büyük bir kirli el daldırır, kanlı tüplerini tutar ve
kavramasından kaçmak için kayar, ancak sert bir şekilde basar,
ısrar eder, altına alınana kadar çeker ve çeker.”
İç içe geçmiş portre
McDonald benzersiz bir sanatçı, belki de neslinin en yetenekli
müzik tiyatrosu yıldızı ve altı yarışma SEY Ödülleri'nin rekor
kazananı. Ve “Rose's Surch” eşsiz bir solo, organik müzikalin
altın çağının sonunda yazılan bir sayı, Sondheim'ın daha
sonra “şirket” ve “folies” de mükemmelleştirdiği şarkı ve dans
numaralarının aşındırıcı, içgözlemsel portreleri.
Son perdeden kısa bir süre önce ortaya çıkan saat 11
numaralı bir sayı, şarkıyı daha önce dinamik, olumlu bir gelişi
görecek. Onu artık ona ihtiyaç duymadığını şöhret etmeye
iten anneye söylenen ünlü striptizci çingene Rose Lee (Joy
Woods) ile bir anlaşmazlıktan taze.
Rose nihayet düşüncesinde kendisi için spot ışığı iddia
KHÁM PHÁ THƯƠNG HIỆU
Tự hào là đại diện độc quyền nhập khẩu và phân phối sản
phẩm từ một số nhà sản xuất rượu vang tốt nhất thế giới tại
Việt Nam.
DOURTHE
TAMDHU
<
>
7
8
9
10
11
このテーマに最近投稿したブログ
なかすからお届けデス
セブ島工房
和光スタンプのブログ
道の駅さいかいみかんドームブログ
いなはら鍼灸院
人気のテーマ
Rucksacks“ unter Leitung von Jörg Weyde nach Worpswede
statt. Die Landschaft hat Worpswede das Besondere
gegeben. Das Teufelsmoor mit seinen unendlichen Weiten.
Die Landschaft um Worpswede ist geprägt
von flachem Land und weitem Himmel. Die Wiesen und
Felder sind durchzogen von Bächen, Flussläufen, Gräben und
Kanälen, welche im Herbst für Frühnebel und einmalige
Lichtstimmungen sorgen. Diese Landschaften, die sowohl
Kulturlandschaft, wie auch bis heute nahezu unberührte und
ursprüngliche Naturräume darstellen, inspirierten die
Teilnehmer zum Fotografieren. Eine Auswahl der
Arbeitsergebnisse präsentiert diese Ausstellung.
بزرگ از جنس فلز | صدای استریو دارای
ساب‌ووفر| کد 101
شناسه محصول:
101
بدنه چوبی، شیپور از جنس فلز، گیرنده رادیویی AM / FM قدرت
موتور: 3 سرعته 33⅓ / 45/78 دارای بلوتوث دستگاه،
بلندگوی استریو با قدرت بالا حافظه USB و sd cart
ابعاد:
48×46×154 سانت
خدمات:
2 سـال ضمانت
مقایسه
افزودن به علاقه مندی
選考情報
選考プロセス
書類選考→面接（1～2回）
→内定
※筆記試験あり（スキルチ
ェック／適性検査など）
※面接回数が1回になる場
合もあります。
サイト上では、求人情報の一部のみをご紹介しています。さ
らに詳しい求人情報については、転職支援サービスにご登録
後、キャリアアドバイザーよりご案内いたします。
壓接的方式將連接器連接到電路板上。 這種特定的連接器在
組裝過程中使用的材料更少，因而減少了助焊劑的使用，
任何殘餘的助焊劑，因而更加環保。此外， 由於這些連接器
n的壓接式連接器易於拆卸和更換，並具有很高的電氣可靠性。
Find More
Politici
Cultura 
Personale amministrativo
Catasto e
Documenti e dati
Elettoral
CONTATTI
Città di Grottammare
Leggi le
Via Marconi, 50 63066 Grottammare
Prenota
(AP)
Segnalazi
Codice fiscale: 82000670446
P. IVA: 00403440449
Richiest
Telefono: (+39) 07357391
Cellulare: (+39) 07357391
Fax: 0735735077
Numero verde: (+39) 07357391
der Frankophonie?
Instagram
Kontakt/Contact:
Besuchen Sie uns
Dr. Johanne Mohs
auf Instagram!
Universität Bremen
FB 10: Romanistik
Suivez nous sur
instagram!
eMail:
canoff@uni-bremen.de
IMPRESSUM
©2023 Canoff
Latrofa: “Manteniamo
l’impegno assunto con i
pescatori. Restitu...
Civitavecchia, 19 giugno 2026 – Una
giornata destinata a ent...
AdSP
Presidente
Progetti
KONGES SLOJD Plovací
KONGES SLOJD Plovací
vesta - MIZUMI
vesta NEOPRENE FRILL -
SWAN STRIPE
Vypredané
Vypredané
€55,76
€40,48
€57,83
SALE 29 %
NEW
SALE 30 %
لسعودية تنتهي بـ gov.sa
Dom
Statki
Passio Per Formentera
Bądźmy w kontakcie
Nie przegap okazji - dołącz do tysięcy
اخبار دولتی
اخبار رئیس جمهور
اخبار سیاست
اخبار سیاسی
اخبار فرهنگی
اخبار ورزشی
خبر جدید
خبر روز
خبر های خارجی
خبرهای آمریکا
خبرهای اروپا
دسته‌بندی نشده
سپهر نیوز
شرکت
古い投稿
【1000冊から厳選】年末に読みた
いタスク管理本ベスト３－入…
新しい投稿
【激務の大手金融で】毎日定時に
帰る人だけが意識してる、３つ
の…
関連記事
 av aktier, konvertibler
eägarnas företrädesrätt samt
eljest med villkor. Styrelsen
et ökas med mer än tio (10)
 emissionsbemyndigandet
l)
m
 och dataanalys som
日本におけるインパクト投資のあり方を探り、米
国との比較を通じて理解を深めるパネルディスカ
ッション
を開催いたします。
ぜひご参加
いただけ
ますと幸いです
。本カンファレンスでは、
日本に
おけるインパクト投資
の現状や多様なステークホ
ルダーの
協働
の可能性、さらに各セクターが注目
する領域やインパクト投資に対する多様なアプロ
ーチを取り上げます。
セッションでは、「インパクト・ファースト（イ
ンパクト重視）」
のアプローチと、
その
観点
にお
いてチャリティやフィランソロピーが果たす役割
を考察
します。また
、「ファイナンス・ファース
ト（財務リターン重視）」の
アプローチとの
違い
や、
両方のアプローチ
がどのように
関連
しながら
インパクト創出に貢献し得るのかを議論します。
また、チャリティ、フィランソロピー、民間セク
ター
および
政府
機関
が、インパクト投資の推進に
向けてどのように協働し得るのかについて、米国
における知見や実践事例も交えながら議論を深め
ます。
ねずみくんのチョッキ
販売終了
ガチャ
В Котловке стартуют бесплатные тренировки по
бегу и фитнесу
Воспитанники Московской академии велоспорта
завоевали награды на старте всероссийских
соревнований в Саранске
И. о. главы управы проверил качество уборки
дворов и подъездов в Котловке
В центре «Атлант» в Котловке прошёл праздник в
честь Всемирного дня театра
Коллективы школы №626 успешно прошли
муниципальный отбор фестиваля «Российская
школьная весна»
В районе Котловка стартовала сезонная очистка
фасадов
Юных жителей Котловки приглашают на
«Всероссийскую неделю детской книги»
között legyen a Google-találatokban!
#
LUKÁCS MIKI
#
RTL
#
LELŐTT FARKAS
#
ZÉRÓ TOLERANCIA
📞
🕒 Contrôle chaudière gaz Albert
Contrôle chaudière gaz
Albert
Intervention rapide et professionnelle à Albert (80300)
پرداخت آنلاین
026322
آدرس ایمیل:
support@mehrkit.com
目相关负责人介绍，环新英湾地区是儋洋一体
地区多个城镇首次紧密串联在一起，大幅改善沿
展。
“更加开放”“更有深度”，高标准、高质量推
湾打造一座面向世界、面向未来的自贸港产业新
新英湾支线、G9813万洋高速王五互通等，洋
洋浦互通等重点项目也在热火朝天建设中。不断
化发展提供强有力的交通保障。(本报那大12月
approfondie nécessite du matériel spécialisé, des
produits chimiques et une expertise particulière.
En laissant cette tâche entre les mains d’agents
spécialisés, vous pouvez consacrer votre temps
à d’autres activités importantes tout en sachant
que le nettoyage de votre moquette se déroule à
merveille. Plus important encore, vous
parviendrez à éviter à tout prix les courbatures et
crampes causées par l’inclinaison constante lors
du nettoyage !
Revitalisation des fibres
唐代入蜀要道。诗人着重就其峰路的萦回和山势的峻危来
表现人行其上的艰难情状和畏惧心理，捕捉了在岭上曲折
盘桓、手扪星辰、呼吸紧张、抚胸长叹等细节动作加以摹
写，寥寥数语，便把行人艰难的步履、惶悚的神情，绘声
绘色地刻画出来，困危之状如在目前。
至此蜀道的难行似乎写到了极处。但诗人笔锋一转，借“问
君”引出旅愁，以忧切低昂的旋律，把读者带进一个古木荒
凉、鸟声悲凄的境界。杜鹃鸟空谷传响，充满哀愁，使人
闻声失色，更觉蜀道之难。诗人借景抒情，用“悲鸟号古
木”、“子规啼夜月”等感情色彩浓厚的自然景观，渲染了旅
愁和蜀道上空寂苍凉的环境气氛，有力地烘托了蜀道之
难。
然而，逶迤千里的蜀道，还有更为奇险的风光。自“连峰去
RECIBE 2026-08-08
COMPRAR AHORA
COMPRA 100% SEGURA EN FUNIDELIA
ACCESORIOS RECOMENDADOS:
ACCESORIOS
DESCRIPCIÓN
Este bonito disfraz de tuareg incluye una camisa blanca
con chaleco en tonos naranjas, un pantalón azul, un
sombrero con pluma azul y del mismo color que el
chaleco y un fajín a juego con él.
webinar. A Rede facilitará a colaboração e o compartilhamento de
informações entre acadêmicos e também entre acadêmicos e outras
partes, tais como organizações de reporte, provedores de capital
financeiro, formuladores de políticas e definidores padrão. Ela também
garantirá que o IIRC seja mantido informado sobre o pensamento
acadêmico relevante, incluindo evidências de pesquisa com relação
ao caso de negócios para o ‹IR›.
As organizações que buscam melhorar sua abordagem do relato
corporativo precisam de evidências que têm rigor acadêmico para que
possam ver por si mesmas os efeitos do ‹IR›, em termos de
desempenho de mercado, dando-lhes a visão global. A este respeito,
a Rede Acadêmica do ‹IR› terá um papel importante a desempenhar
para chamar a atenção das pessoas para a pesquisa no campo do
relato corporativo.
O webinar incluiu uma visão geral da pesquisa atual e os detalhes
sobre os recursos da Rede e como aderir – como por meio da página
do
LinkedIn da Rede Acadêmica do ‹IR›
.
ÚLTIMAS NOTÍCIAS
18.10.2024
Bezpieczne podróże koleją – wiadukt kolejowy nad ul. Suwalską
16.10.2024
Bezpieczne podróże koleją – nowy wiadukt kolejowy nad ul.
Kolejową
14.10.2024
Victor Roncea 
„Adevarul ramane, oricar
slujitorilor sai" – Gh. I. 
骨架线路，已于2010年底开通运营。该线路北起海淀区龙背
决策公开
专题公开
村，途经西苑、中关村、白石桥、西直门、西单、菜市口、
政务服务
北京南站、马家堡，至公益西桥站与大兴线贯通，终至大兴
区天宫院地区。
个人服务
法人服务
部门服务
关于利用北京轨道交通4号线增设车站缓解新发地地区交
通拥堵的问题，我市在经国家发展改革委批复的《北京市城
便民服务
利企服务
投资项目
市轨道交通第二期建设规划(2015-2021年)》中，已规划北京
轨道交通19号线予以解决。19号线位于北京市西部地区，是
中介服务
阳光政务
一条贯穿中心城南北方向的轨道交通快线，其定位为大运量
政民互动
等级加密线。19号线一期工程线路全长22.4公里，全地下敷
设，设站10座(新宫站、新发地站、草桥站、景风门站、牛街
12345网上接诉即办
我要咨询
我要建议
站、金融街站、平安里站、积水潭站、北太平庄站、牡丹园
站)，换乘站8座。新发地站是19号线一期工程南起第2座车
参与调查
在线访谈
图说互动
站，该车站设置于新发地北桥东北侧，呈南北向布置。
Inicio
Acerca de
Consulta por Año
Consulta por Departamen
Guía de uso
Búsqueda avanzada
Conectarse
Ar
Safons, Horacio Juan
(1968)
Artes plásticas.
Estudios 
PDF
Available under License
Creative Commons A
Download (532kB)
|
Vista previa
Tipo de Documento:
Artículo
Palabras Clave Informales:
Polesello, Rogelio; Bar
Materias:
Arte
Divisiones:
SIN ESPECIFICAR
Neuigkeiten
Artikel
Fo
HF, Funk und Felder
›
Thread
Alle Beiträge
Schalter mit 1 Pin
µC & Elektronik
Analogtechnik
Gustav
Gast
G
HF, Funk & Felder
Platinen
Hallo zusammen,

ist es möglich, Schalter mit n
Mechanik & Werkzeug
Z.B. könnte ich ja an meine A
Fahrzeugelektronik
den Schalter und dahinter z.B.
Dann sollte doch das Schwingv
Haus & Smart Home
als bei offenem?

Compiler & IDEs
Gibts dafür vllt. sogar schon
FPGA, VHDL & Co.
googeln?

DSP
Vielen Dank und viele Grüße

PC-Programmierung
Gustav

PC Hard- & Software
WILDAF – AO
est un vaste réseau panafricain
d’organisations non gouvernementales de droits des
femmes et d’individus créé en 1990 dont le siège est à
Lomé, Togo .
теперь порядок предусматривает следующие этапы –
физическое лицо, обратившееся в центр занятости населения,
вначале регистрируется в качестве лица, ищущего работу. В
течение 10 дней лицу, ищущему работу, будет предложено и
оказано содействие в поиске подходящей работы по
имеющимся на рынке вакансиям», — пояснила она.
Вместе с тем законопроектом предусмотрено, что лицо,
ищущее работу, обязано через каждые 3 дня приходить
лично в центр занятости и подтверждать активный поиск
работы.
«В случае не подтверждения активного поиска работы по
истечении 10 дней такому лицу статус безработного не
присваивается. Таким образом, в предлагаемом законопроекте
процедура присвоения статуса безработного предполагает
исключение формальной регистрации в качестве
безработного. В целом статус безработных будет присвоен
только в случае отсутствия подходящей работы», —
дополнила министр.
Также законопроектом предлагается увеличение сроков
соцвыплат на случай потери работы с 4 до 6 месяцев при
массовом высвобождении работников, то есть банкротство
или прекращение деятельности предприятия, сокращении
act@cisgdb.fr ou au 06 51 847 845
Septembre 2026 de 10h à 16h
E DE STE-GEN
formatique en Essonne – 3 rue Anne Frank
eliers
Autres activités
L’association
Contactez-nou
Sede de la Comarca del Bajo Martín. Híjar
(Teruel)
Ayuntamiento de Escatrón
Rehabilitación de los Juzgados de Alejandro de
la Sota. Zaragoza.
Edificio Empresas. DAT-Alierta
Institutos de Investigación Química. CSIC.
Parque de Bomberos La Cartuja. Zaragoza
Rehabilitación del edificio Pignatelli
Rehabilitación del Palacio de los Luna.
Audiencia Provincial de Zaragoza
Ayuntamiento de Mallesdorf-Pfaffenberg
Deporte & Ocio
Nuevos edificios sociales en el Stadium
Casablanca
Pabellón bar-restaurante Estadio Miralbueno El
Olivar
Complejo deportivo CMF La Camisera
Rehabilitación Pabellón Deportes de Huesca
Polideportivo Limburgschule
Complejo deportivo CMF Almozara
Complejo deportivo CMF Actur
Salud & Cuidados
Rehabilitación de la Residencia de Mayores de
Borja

—————

▶ **About this exercise**: Each line from the top of the material above through the line containing "numaralarının aşındırıcı, içgözlemsel" must be output exactly, and no other line.

▶ **Answer to the exercise**:
büyük bir kirli el daldırır, kanlı tüplerini tutar ve
kavramasından kaçmak için kayar, ancak sert bir şekilde basar,
ısrar eder, altına alınana kadar çeker ve çeker.”
İç içe geçmiş portre
McDonald benzersiz bir sanatçı, belki de neslinin en yetenekli
müzik tiyatrosu yıldızı ve altı yarışma SEY Ödülleri'nin rekor
kazananı. Ve “Rose's Surch” eşsiz bir solo, organik müzikalin
altın çağının sonunda yazılan bir sayı, Sondheim'ın daha
sonra “şirket” ve “folies” de mükemmelleştirdiği şarkı ve dans
numaralarının aşındırıcı, içgözlemsel portreleri.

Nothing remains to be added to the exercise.